Thurgood implements (de)serialization for Ruby’s Marshal format.

Thurgood implements a full model for Ruby’s Marshal format and fully supports round-tripping data, with a few minor exceptions (see Errata below). Thurgood uses reference-counting to reduce memory usage with large data sets and to ensure that object references can be properly represented during deserialization and serialization.

Thurgood places an emphasis on the use-case of loading some data, manipulating parts of it, then serializing it back to the Marshal format. Generating your own Ruby data from scratch is supported, but it’s not the primary use-case.

Examples

Load a binary string, convert it to JSON, and pretty-print it (this requires the “json” feature).

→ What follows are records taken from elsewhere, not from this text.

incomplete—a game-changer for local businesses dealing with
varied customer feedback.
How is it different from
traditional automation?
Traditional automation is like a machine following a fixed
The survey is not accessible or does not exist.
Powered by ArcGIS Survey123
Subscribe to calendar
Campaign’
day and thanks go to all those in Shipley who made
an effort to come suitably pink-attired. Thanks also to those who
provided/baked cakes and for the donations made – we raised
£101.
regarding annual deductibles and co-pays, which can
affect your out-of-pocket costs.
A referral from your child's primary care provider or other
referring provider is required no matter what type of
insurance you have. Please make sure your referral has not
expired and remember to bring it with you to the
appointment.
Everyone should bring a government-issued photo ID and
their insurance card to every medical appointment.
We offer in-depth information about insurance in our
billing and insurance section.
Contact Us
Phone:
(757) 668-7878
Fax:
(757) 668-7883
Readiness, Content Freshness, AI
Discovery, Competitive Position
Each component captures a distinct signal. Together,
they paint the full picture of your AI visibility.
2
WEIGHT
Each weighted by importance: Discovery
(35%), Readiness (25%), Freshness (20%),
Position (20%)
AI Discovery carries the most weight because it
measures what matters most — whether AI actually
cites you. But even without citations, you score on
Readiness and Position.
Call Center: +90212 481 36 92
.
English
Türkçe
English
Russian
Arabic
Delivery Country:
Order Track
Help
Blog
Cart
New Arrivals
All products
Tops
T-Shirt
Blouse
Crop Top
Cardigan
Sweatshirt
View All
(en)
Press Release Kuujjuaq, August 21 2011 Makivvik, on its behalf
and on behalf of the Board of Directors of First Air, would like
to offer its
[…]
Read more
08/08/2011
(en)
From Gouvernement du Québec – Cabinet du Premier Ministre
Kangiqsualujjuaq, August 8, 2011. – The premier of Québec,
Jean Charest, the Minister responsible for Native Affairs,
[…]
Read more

fn main() -> Result<(), Box<dyn std::error::Error>> {
    use thurgood::rc::{from_reader, RbAny, Error};
 
    let inp = concat!("\x04\x08[\x07o:\x08Foo\x07:\n@nameI\"\tJack\x06:\x06ET:",
        "\t@agei\x1Eo;\x00\x07;\x06I\"\tJane\x06;\x07T;\x08i\x1D");
    let value_ruby = from_reader( inp.as_bytes() ).expect("Parsing failed");
    let value_json = value_ruby.to_json().unwrap();
    println!("{}", serde_json::to_string_pretty( &value_json )?);
    Ok(())
}

Rc vs Arc

To support both single and multi-threaded uses Thurgood provides two implementations. They’re identical except for one using Rc and the other using Arc for all internal refernce-counting. There are NO RefMut, RwLock, or Mutex in the code. If you want to mutate an object use Rc::get_mut, Rc::make_mut, or the equivalent Arc functions.

Errata

  • Floats are stored as strings, however due to the way the spec is written, they may be either length-terminated OR NULL-terminated. Thurgood can parse either, but will only produce length-terminated floats.
  • Standard Ruby strings are encoded as an Instance containing a string and one field: :E => true, Or as just a raw string. Thurgood assumes ALL instance strings with :E => true are UTF-8 strings and will ignore extra instance fields. In practice this shouldn’t be an issue, and any string with a non-standard encoding is stored appropriately, but this is a potential source of difference when trying to round-trip data.

Re-exports

pub use error::ThurgoodError;
pub use error::TResult;

Modules

Enums

Indicates the type of a Ruby Any. This is intended to make debugging or displaying information easier, and has no bearing on (de)serialization.